Ihre Personalie hatte schon zuvor für Gesprächsstoff gesorgt. Neureuther führte das schnelle Ende aller Medaillenhoffnungen nicht zuletzt auf die Entscheidung zurück, auf eine Aufstellung von Slalomspezialistin Lena Dürr zu verzichten, und stattdessen auf Viktoria Rebensburg und eben Hronek zu setzen. Damen-Bundestrainer Markus Anwander konterte Neureuthers Kritik, indem er an Zuständigkeiten und Kompetenzen erinnerte. Sowieso habe Hronek „einfach den besseren Eindruck hinterlassen in der letzten Zeit“, betonte der Trainer. „Es hat sich ja auch bewahrheitet, dass sie das im Griff hat - bis zu dem Zeitpunkt, wo sie ausgeschieden ist.“
Neureuther sah das anders. „Wenn man eine Lena Dürr am Start hat, die Moskau gewonnen hat und die eine Slalom-Fahrerin ist, dann kann man nicht ganz nachvollziehen, dass...“, sagte der 30-Jährige in Vail leicht angesäuert, ohne seinen Satz zu beenden. Schon beim Einfahren sei Dürr, die zwar im Sechser-Kader für das Team-Event stand, aber im verlorenen Auftaktduell mit Kanada nicht eingesetzt wurde, „gut“ drauf gewesen. Die 23-Jährige hatte ihren einzigen Weltcup-Sieg vor knapp zwei Jahren beim Parallel-Slalom in der russischen Hauptstadt geholt, war diese Saison aber auf internationalem Spitzenniveau deutlich hinterhergefahren. Erst eine teaminterne Ausscheidung kurz vor der WM hatte ihr überhaupt das Nordamerika-Ticket gesichert. Ihren einzigen Auftritt dürfte sie jetzt am Samstag im Slalom haben.
Anstelle von Dürr schickte die Sportliche Leitung neben Neureuther und Youngster Linus Strasser in Rebensburg und Hronek zwei Fahrerinnen auf den technisch anspruchsvollen Kurs, die beide im Weltcup keinen Slalom fahren oder lange nicht mehr gefahren sind. Ihre jeweils besten Leistungen hatten sie zudem in Abfahrt und Super-G gezeigt. Zumindest in Rebensburgs Fall war die Nominierung sicher nicht ganz unberechtigt, schließlich zählt die 25-Jährige trotz einer für ihre Verhältnisse schwachen Saison im Riesenslalom noch immer zur Weltspitze.
Das Erstrundenduell mit den Kanadiern, die später im Finale gegen Österreich unterlegen waren, ging dennoch prompt verloren - was Neureuther mit anderem Personal für vermeidbar gehalten hätte. „Kann sein, dass der Felix da nicht glücklich drüber ist. Aber die Trainer stellen auf, das war unsere Entscheidung“, machte Anwander klar.

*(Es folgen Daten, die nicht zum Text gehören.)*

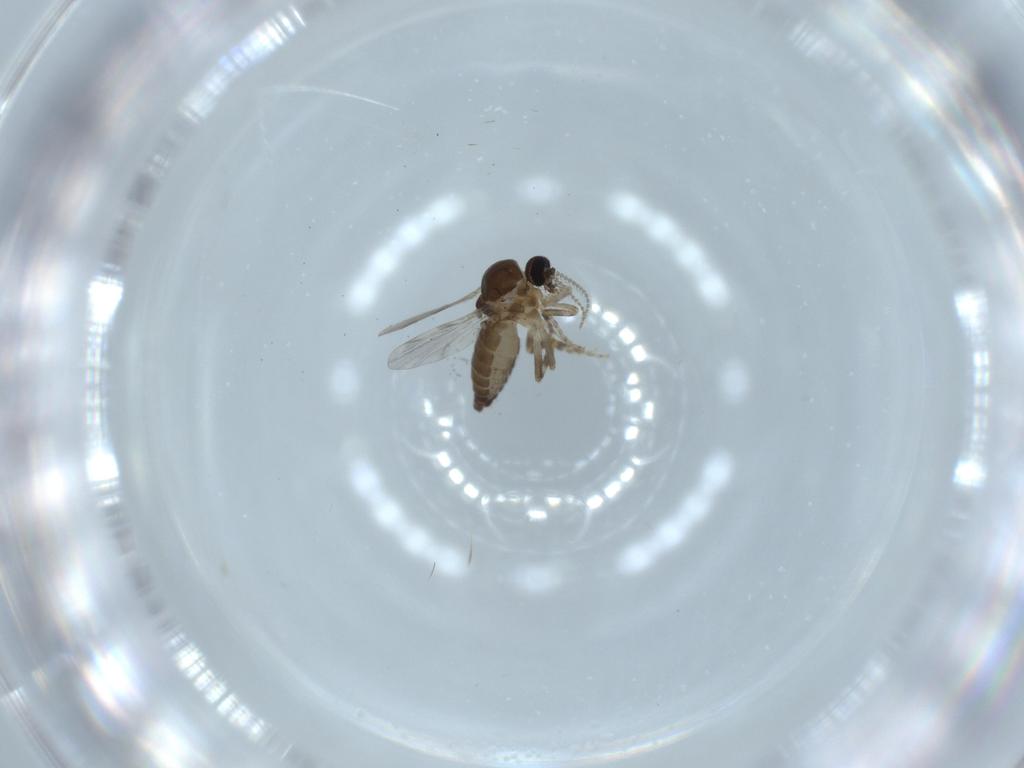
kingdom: Animalia
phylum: Arthropoda
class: Insecta
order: Diptera
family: Ceratopogonidae
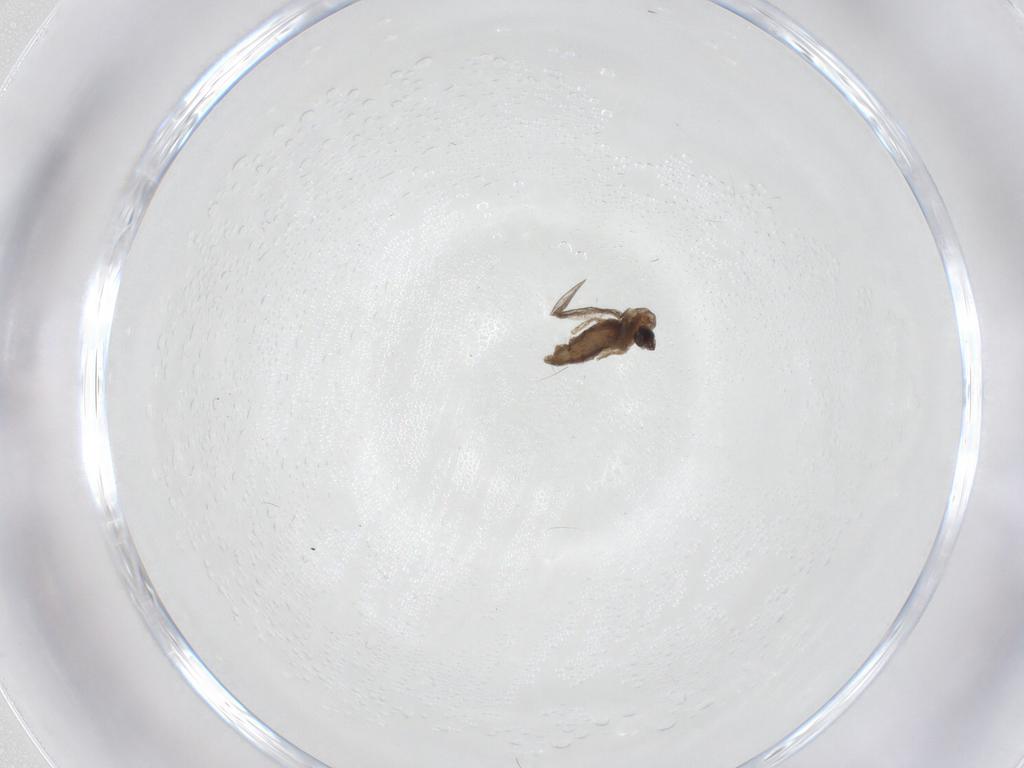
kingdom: Animalia
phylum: Arthropoda
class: Insecta
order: Diptera
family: Cecidomyiidae
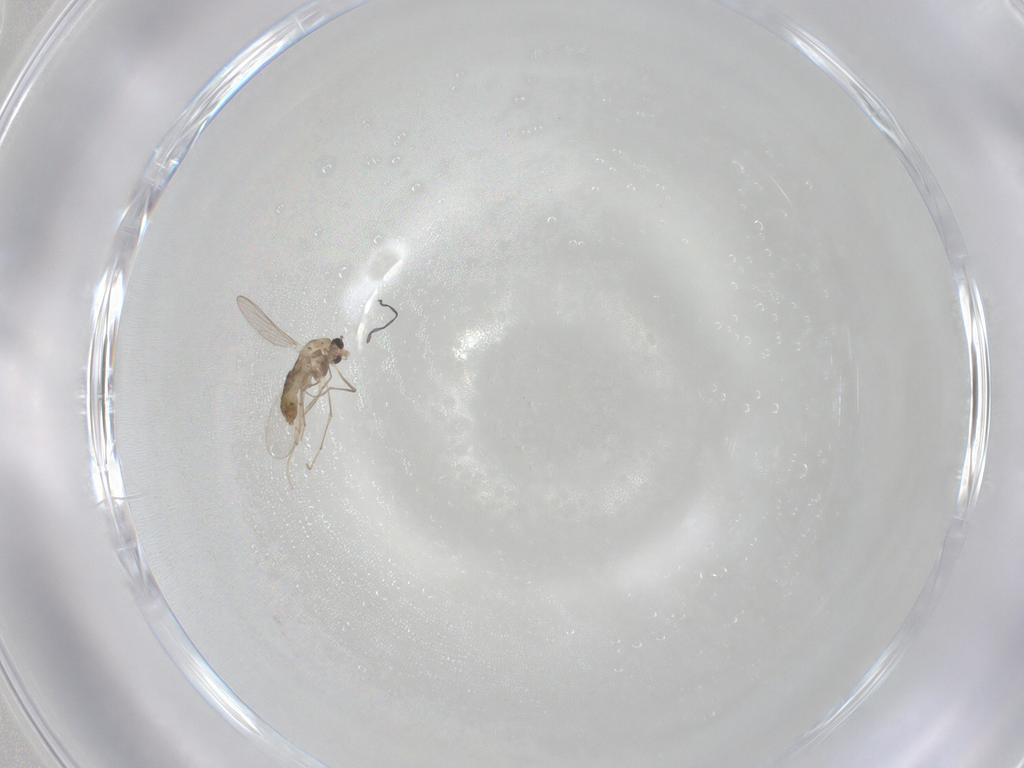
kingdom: Animalia
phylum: Arthropoda
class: Insecta
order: Diptera
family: Chironomidae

Zumindest konnte Technik-Ass Neureuther mit seiner eigenen Leistung beim ersten WM-Start dieser Titelkämpfe zufrieden sein. Der Gold-Anwärter für den Torlauf am Sonntag präsentierte sich in gewohnt starker Form und legte im Team-Wettbewerb die zweitbeste Einzelzeit aller Läufer hin. „Ich denke, dass das Fahren echt richtig gut gepasst hat“, sagte der Partenkirchner, ehe er fix seine weiteren Medaillenchancen Ende der Woche ins Visier nahm. „Ich fühle mich gut, das habe ich auch gezeigt“, sagte Neureuther, der das Gefühl mitnehmen will, „dass man heute sehr schnell war“.